A la citada rebelde se suman la boquita pintada Celina (Laura Lahoz) y la pacata Noemí (Vivi Montiel). La primera no deja de maquinar con su imaginación, la otra se pliega a la tradición del oscurantismo, validando las ocurrencias del hermano mayor y perfilándose a reproducir el modelo materno. Las amenazas del clima y la oscuridad que esconde muchas cosas (al decir de Leonor) cercan la vida de las muchachas. El calor incomoda y la fusta manda.
De Monte aporta brío y descaro en dosis justas. Montiel transmite la austeridad de una mujer acostumbrada a la censura. Y Lahoz, a veces pícara, a veces ingenua, se mueve con gracia por entre las únicas tres sillas que conforman el mobiliario. Eso sí, las tres, comparten la frustración y la manifiestan a su modo.
Por otro lado, el teatro mendocino recupera la figura de Jorge Rosas, ausente desde hace un tiempo.
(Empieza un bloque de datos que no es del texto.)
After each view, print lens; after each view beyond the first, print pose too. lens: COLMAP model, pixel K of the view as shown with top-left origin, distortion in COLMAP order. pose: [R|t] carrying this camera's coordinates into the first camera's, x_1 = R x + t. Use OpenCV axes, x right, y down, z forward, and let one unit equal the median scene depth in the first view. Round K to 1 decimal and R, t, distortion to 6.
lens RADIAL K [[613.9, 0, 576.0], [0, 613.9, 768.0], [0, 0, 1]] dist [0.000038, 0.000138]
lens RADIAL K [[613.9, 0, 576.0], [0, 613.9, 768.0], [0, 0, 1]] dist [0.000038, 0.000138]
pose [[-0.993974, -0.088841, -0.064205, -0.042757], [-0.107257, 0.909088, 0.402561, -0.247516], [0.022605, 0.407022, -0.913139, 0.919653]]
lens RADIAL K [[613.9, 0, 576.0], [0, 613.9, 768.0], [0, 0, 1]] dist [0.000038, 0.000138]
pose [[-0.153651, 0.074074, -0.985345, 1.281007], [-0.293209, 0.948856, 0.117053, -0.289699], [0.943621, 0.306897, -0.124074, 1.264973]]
Firme en su autoridad, pero sin desbordes de ningún tipo, es el victimario y también el heredero-víctima de esa nefasta tradición ancestral.
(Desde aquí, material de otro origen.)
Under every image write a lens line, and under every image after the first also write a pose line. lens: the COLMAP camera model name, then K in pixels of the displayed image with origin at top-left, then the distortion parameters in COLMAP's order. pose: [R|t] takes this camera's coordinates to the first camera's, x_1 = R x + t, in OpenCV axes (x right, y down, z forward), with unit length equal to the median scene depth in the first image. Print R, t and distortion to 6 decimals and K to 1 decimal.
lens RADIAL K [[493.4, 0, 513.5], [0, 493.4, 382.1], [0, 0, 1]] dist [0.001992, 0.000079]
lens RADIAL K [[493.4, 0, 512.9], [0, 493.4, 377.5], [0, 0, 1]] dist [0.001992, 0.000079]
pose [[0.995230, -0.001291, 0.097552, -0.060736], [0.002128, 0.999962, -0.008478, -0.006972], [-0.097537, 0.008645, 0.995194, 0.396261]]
Los cuatro intérpretes -que se mantienen en escena de principio a fin- tejen con su experiencia un sólido sistema de relaciones. Lo físico y lo verbal se ajustan a la concisión de las ideas del texto. No hay nada de más. Tampoco de menos. Son las brasas en su justa medida.
Ficha:
Brasas (fuego de noche), de Rogelio Borra García. Dirección y puesta en escena: Rubén González Mayo. Producción general: Grupo Teatral Independiente Les Ex. Intérpretes: Sonnia De Monte, Laura Lahoz, Vivi Montiel y Jorge Rosas. Vestuario: Musas Ropajes Teatrales y Julio Basle. Escenografía: J. Basle. Fotografía y diseño gráfico: Nahuel Salcedo. Sala: Ana Frank (Maipú 230, Mendoza). Función del 25-08-2023.